1924: Harald and Thorvald Pedersen, two talented inventors, developed a machine to produce insulin. The product, a stable liquid insulin, is called Insulin Novo. They also developed a syringe to be able to inject the correct dose.
1925: Banting and McLeod received the Nobel Prize in Physiology/Medicine which they shared with Collip and Best.
In the same year, Novo was founded in Denmark on the 16th February 1925. They combined Nordisk Insulin Laboratorium and NovoTerapeutik Laboratorium.
1926: The first proteins to be crystallised in pure-form make it possible to study the molecules.
1932: The Steno Memorial Hospital is founded for the research and treatment of people living with diabetes.
1936: Hans Christian Hagedorn discovers a method to increase the duration of insulin action by adding a Protamine molecule.
1946-1950: Neutral Protamine Hagedorn (NPH) insulin is marketed by Novo Laboratories, the first intermediate acting insulin.
1952: Insulin Lente (Zinc), Ultralente was released.
1955: Frederick Sanger was the first to sequence insulin; the first protein to be fully sequenced and he discovered that all human proteins have a unique sequence of any or all 20 amino acids.
1958: Sanger receives the Nobel Prize in Chemistry for his discovery.
1963: Insulin is the first human protein to be chemically synthesised. Human insulin is made up of two peptides, an A chain (Acidic) of 21 amino acids and a B chain (Basic) of 30 amino acids. These two chains are connected by two disulphide bridges with bonds between the sulphur atoms on amino acid cystine.
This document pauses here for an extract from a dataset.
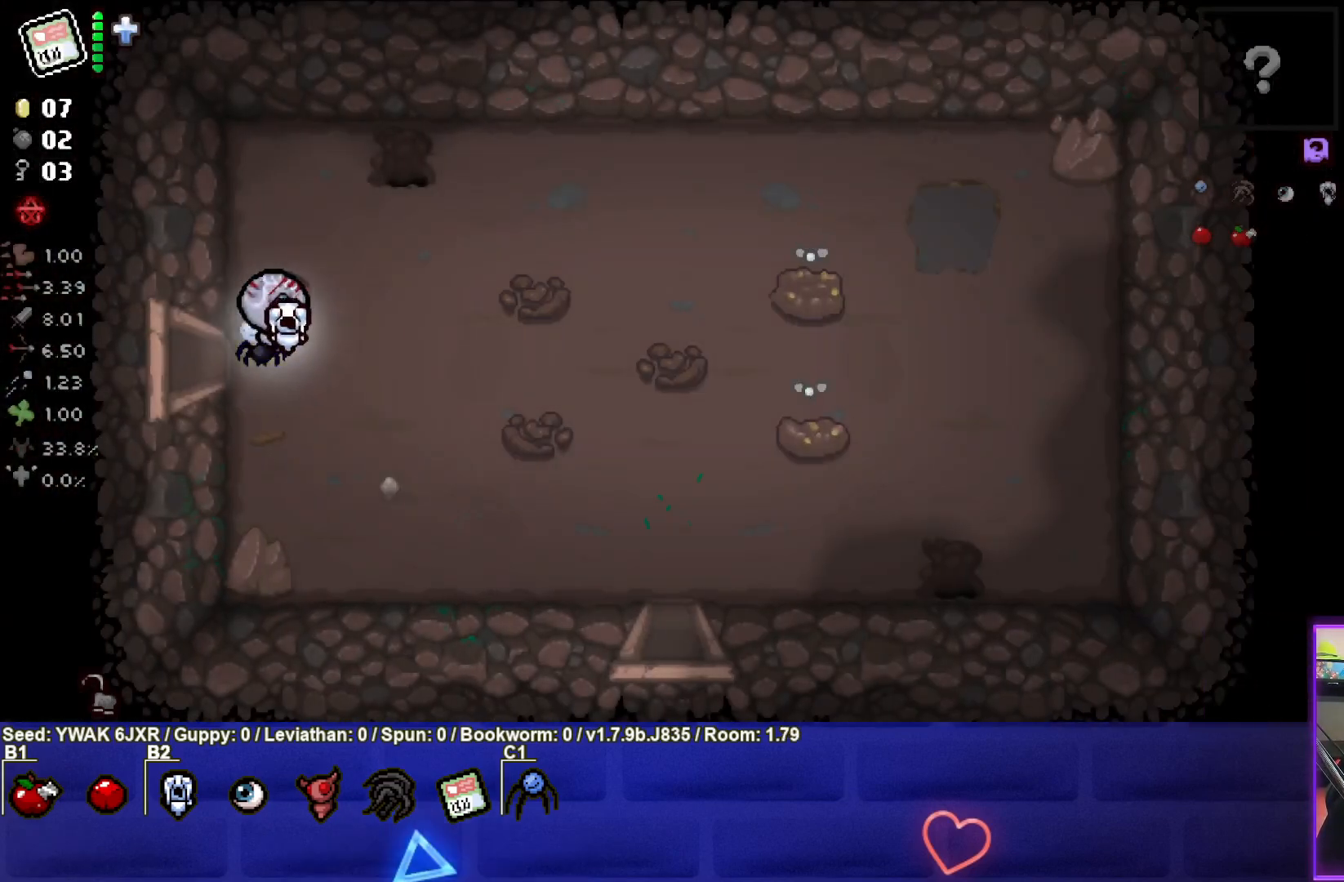
{"buttons": [], "left_stick": "up-right", "right_stick": "center", "events": [[317, "left_stick", "up-right"]]}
The A chain has a further 3rd internal disulphide bridge.
1965: The first synthetic human insulin was manufactured.
1978: The biotech company, Genentech, and the City of Hope National Medical Centre manufactured the first human protein through biotechnology. For 60 years insulin was purified from animals e.g. cattle and pigs but as it was not an exact match to human insulin, patients experienced side effects, such as allergic reactions, skin rashes etc. Genentech managed to inset the gene for human insulin into bacterial DNA (of E.coli) thus using the bacteria as mini factories to make the A and B chains separately. They then used a chemical process to combine them to produce an exact replica of human insulin.
1978: The first insulin pump was produced.
1981: The first insulin pen was produced.
1980s: Lilly produces Humulin, the first recombinant human insulin.
1989: Merger of two laboratories to establish NovoNordisk.
1996: FDA approves insulin lispro (Humalog) as the first ultra-short acting insulin analogue. It is a genetically modified insulin facilitating better absorption, distribution, metabolism and excretion.
2000: Insulin aspart (NovoRapid) and insulin glargine (Lantus) were registered for use.
2004: Insulin glulisine (Apidra) was registered.
2005: Insulin Detemir (Levemir) was registered.
2006: The first inhaled insulin was registered. Novo Flexpen was registered.
2013: Insulin degludec (Tresiba) an ultra-long acting insulin was registered.
2014: Degludec U200, glargine U300, PEGylated lispro and biosimilar Basaglar were registered for use.
2016 and beyond: New combinations are under investigation degludec/liraglutide ( Ultra-long acting insulin and GLP-1 RA) with DUAL studies. Other mixed insulins become available insulin degludec and insulin aspart (Ryzodeg).
As we continue to learn about this amazing hormone and how best to use it, it continues to save lives and improve the quality of life of millions of people living with diabetes. If we look at the progress in the last 30 years from the early beginnings, the sky really is the limit.